良馬場が濃厚でアスコリピチェーノにも勝機
日本からアスコリピチェーノとゴートゥファーストが3年ぶりに参戦するジャックルマロワ賞。舞台となるドーヴィル競馬場周辺は、週初からレース当日の17日まで大きな崩れは無い好天の予報が発表されており、日本調教馬に不足ない馬場状態を期待できそう。前日の16日にはアロヒアリイが出走予定のG2ギヨームドルナノ賞があり、馬場状態の確認と合わせてそちらにも注目したい。
良馬場の可能性が高いならアスコリピチェーノの勝機を期待しても良さそうだ。直線平坦の1600mが舞台となるジャックルマロワ賞のレースレコードは、スプリント路線で活躍したムーンライトクラウドがマークしたもの。アスコリピチェーノは前々走の1351ターフスプリントで好位から押し切るスピードを披露したうえ、前走のヴィクトリアマイルでは追い込みに近い形で差し切るなど自在性もある。
ゴートゥファーストはオープン入り後に重賞を2戦するも結果を出せていない。前走のダービー卿CTは1着から0秒4差と着順(8着)ほど負けていないが、勝ち馬より2.5kg軽い55kgとハンデに恵まれていた。今回は初の海外遠征で相手が一気に強化し、斤量も59.5kgに増加。登録があるムーランドロンシャン賞へ転戦するならば、ここである程度の内容は残しておきたいが。
地元のフランス勢が圧倒してきた歴史から、近年は打って変わって遠征馬が優勢になっている。当面のライバルは、その中心を担っている英国勢やアイルランド勢になるか。

### 提供資料
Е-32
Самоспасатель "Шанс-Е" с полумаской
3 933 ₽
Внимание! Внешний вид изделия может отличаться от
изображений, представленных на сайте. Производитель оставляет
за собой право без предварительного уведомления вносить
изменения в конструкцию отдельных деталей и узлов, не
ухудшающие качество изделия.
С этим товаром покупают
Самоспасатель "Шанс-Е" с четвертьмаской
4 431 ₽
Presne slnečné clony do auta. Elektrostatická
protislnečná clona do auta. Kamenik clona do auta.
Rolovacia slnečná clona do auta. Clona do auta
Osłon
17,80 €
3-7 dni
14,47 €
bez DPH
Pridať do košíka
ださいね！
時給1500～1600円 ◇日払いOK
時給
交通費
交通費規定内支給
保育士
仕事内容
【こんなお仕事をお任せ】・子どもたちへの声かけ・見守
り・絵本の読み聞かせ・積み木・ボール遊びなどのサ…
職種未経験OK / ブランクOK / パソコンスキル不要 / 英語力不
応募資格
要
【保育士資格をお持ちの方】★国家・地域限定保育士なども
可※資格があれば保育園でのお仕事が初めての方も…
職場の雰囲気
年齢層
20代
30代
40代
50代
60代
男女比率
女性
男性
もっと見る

---

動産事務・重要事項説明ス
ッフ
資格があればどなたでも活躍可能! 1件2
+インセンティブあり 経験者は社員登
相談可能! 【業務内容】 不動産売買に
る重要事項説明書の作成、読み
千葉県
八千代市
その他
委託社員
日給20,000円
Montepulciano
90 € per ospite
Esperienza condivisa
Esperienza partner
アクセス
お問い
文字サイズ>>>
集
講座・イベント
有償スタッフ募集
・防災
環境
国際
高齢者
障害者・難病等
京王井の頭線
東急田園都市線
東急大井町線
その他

==

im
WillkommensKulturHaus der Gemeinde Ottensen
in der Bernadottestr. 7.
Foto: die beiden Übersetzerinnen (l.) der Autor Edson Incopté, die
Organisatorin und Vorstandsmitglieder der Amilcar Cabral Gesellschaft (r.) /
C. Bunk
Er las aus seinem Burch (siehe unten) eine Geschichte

### 問題 A
ジャックルマロワ賞の記事から、「良馬場の可能性が高いならアス」から「勢やアイルランド勢になるか。」までを、両端の語句も含めて一字も変えずに書き写すこと。
### 問題 B
ジャックルマロワ賞の記事が終わっているところから文章を引き継ぎ、続きを書くこと。

### 解答 A
良馬場の可能性が高いならアスコリピチェーノの勝機を期待しても良さそうだ。直線平坦の1600mが舞台となるジャックルマロワ賞のレースレコードは、スプリント路線で活躍したムーンライトクラウドがマークしたもの。アスコリピチェーノは前々走の1351ターフスプリントで好位から押し切るスピードを披露したうえ、前走のヴィクトリアマイルでは追い込みに近い形で差し切るなど自在性もある。
ゴートゥファーストはオープン入り後に重賞を2戦するも結果を出せていない。前走のダービー卿CTは1着から0秒4差と着順(8着)ほど負けていないが、勝ち馬より2.5kg軽い55kgとハンデに恵まれていた。今回は初の海外遠征で相手が一気に強化し、斤量も59.5kgに増加。登録があるムーランドロンシャン賞へ転戦するならば、ここである程度の内容は残しておきたいが。
地元のフランス勢が圧倒してきた歴史から、近年は打って変わって遠征馬が優勢になっている。当面のライバルは、その中心を担っている英国勢やアイルランド勢になるか。

### 解答 B
1番人気が予想されるロザリオンは前走のサセックスSでクビ差、前々走のクイーンアンSもハナ差でそれぞれ2着、3走前のロッキンジSでは1着から約2馬身半差の3着と今季の英国マイルG1で勝ち負けになってきた。着差をつけられたロッキンジSは11か月ぶりの実戦という明確な敗因があり、その休養前は3歳マイル王決定戦のセントジェームズパレスS勝ち。2歳時にはジャンリュックラガルデール賞制覇とフランスでも結果を出している。堅実無比で最も穴が少なく、勝利に近い存在であることは間違いないだろう。
昨年の英2000ギニー馬ノータブルスピーチはロッキンジSとクイーンアンSで4着。大きく崩れた訳ではないものの、ロザリオンには3歳時のセントジェームズパレスSから3連敗中と分が悪く、前走は1200mのジュライCに出走(5着)とレース選択にも迷いを感じさせている。速い流れを体験したことがスピード優先の舞台で生きる可能性もあるが、あるいは成長力が不足しているのかもしれない。
この2頭をクイーンアンSで下したドックランズが1200万円余りの巨費を投じて追加登録してきた。ドーヴィル競馬場は未経験だが、アスコット競馬場の直線1600mに無類の相性を誇り、高い適性を秘めていても不思議はない。ゲートに課題を抱える身ではあるものの、追加登録料は3着以上でなければ回収できない金額。勝算あっての決断なのは当然で、クイーンアンSのように決まれば上位争いの可能性は十分にある。
ダンシングジェミナイはロッキンジSでロザリオンとノータブルスピーチに先着(2着)。しかし、クイーンアンSでは8着に終わり両雄の後塵を拝した。昨年の仏2000ギニーで2着などG1制覇に手が届く位置にいるのは確かだが、ここまで重賞1勝と底力の面で一枚落ちる感は否めない。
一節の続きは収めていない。